In the article on D-cycloserine and cocaine addiction, how many rats did the Yale study involve? Please answer in a few words.

PASSAGE FOR REVIEW —
==*==

Memory-Boosting Drug Reduces Drug Cues for Cocaine Addicts

Posted on August 9th, 2010

An anxiety medication known as D-cycloserine may be able to help suppress cravings and the possibility of relapse in cocaine addicts. According to a new study by researchers at Yale University, the anti-anxiety medication combined with cognitive behavioral therapy in cocaine addicts has the potential to help addicts resist drug consumption when faced with drug-taking cues, even when outside of rehabilitation treatment.

D-cycloserine has long been approved by the Food and Drug Administration (FDA) as an antibiotic for treating tuberculosis, but has also been found to be effective in combined treatments for obsessive-compulsive disorder, anxiety, fear/phobias, social anxiety disorder, autism, and chronic neuropathic pain. Although it is only used as an antibiotic in cases of tuberculosis, D-cycloserine is also a central nervous system stimulant that causes action on certain neurotransmitter receptors for glutamate—a chemical involved in the brain’s learning and memory function.

Lead researcher Dr. Mary Torregrossa and colleagues used the old drug that is known to have little occurrences of serious side effects in combination with behavioral therapy on rats that self-administered cocaine for several weeks. The rats’ behavioral habits regarding self-administered cocaine consumption are considered to mimic the habits of human drug consumption. The researchers’ findings were published in the August 4 online issue of The Journal of Neuroscience.

The researchers’ study involved 168 male Sprague Dawley rats who were trained to self-administer cocaine in response to drug-taking cues for weeks. Then, the drug-taking cues were removed under a treatment method known as extinction therapy. This type of behavioral therapy trains the addict’s mind to disassociate drug-taking cues from the motivation to seek or consume drugs. For example, even after completing rehabilitation therapy, a recovered cocaine addict may be incited to take cocaine once again in response to visual cues like seeing a former drug dealer or a location where the individual once consumed drugs, and scent cues like the smell of fumes. For this reason, drug addicts have a high tendency to relapse into their previous drug habits.

Extinction therapy, which has been effective in suppressing drug cravings and preventing relapse in numerous studies, tends to work best in controlled environments, like a treatment facility. So far, it has been difficult to maintain the suppression of drug cravings long after the addict has completed recovery. With the addition of D-cycloserine to this therapy, the efficacy of extinction therapy is expanded beyond where the therapy takes place, giving the recovered addict a better chance to avoid relapse.

==*==

EXTRACTED MATERIAL —
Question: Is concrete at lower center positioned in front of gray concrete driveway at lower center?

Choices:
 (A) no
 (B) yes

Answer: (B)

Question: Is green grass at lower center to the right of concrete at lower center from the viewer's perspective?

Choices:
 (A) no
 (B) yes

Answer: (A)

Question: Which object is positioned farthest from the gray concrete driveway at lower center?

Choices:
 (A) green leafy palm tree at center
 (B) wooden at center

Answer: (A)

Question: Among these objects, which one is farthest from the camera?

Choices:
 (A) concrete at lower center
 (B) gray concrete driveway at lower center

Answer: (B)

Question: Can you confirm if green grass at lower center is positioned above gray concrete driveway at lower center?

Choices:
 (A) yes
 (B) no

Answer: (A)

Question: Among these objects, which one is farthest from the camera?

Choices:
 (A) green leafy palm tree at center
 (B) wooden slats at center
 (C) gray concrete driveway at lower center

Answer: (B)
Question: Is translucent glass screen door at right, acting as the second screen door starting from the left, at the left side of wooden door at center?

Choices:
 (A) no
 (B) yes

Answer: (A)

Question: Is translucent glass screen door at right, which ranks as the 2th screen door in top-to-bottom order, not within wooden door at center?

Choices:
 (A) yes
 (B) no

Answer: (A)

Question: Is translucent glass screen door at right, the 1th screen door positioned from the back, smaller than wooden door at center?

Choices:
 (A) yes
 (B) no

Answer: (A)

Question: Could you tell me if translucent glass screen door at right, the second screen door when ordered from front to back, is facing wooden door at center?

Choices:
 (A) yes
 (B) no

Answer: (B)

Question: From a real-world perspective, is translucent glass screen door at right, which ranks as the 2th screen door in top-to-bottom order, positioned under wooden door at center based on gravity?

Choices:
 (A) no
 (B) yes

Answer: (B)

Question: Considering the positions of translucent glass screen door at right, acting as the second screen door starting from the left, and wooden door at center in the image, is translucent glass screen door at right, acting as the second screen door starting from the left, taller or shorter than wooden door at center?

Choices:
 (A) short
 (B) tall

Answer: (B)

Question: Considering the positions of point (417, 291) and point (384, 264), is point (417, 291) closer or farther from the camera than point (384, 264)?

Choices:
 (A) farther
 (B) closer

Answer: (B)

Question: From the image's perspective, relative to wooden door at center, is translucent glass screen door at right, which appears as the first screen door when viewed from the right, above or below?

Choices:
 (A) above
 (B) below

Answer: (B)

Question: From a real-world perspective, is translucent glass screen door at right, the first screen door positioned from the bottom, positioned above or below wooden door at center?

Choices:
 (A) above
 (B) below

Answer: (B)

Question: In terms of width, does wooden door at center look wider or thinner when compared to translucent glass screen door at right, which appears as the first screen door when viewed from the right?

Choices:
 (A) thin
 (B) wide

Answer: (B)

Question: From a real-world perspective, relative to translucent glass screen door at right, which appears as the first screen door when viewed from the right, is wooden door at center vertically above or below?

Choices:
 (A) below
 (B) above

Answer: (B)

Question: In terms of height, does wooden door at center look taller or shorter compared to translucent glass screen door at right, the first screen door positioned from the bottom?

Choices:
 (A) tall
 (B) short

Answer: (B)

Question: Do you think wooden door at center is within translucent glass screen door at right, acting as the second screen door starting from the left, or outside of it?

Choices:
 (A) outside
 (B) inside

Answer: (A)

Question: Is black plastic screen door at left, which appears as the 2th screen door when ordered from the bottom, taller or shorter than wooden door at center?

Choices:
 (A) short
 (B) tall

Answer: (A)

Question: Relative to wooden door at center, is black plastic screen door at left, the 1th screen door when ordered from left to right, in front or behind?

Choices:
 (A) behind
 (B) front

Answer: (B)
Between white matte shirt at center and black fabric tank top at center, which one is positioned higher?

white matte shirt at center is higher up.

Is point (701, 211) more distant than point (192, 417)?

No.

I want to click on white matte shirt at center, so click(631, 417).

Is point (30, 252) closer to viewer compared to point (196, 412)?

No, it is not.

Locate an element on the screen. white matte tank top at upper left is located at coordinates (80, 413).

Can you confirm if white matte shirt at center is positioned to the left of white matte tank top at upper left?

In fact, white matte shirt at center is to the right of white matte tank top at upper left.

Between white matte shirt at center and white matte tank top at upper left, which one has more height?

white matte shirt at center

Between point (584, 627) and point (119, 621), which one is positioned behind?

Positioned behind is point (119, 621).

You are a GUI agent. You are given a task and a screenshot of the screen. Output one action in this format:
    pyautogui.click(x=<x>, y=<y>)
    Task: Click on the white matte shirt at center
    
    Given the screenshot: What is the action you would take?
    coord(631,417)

==*==

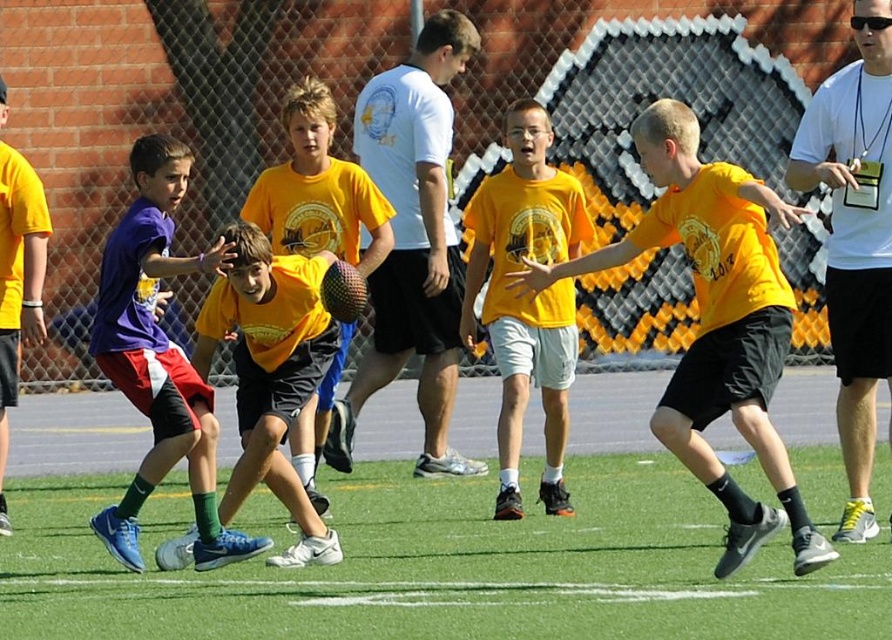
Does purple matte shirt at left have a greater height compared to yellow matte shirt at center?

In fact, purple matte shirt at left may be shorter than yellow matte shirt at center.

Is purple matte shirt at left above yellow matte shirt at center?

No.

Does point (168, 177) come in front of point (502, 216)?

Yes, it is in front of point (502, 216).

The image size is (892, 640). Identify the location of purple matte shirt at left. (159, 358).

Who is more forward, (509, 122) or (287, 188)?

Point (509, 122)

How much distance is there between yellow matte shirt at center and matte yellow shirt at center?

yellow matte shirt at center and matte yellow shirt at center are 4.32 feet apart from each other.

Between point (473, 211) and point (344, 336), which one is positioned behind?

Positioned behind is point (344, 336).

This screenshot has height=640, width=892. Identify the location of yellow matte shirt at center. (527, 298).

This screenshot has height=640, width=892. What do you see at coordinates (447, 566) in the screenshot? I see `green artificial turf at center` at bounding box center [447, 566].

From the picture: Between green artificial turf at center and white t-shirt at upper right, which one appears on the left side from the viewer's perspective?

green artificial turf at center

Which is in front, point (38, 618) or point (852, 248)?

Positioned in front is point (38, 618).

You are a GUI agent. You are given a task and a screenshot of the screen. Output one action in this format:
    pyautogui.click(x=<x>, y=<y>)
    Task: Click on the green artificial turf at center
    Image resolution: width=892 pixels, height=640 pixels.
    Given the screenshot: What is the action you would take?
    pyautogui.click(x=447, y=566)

==*==

OUTPUT OF THE TASK —
168 male Sprague Dawley rats.